Stored data:
+++

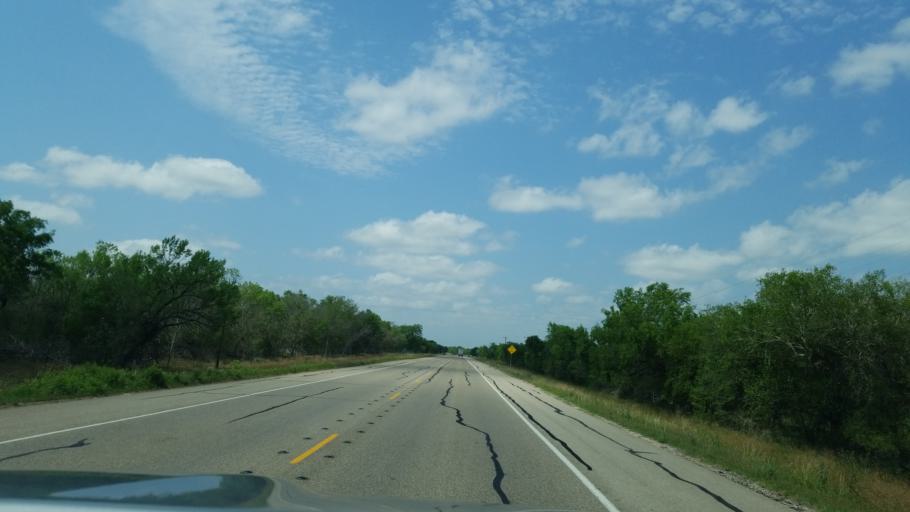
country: US
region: Texas
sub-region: Frio County
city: Pearsall
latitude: 28.9952
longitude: -99.2243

+++

_Exercise aim:_
Please arrange the lines of the records above as a JSON list of strings, with one string per line and blank lines left out. Leave the pictures out of the answer.

_Full output:_
[
  "country: US",
  "region: Texas",
  "sub-region: Frio County",
  "city: Pearsall",
  "latitude: 28.9952",
  "longitude: -99.2243"
]